#### Job
Return the line containing "X167640000Y-77470000D01*" and all lines after it exactly; stop at the end of the material.

#### Record set
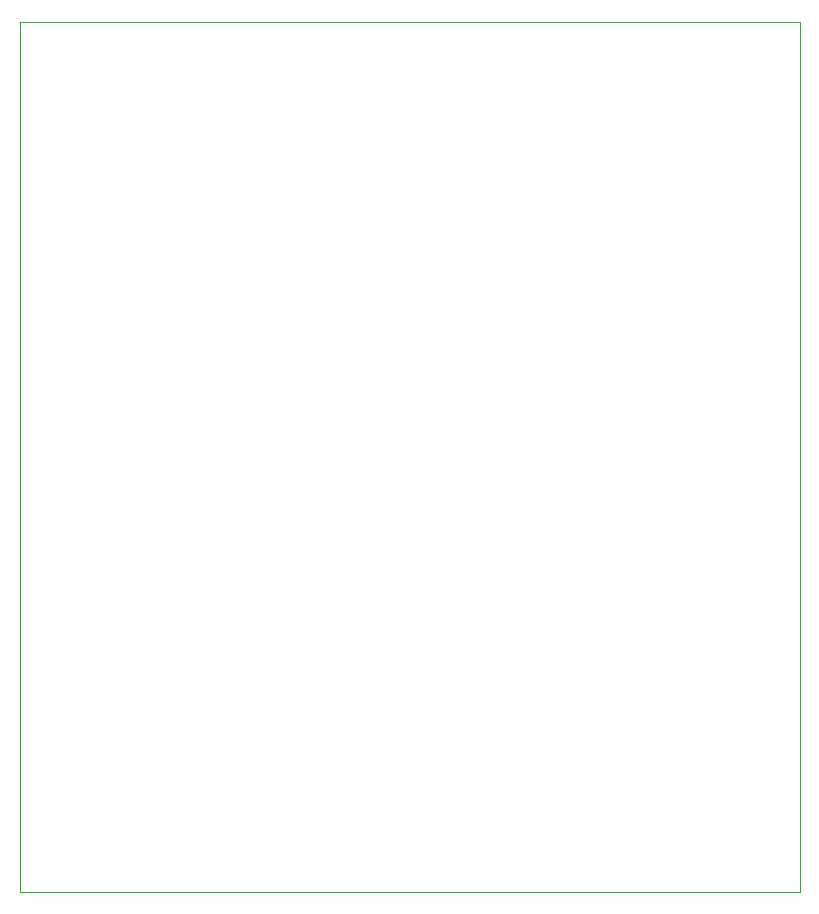
<source format=gbr>
G04 #@! TF.GenerationSoftware,KiCad,Pcbnew,(5.99.0-9618-g5ca7a2c457)*
G04 #@! TF.CreationDate,2021-03-10T23:01:38-05:00*
G04 #@! TF.ProjectId,PCB,5043422e-6b69-4636-9164-5f7063625858,rev?*
G04 #@! TF.SameCoordinates,Original*
G04 #@! TF.FileFunction,Profile,NP*
%FSLAX46Y46*%
G04 Gerber Fmt 4.6, Leading zero omitted, Abs format (unit mm)*
G04 Created by KiCad (PCBNEW (5.99.0-9618-g5ca7a2c457)) date 2021-03-10 23:01:38*
%MOMM*%
%LPD*%
G01*
G04 APERTURE LIST*
G04 #@! TA.AperFunction,Profile*
%ADD10C,0.050000*%
G04 #@! TD*
G04 APERTURE END LIST*
D10*
X101600000Y-95250000D02*
X101600000Y-151130000D01*
X167640000Y-77470000D02*
X167640000Y-95250000D01*
X101600000Y-95250000D02*
X101600000Y-77470000D01*
X101600000Y-77470000D02*
X133350000Y-77470000D01*
X133350000Y-77470000D02*
X167640000Y-77470000D01*
X101600000Y-151130000D02*
X167640000Y-151130000D01*
X167640000Y-151130000D02*
X167640000Y-95250000D01*
M02*

</source>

#### Solution to this task
X167640000Y-77470000D01*
X101600000Y-151130000D02*
X167640000Y-151130000D01*
X167640000Y-151130000D02*
X167640000Y-95250000D01*
M02*

</source>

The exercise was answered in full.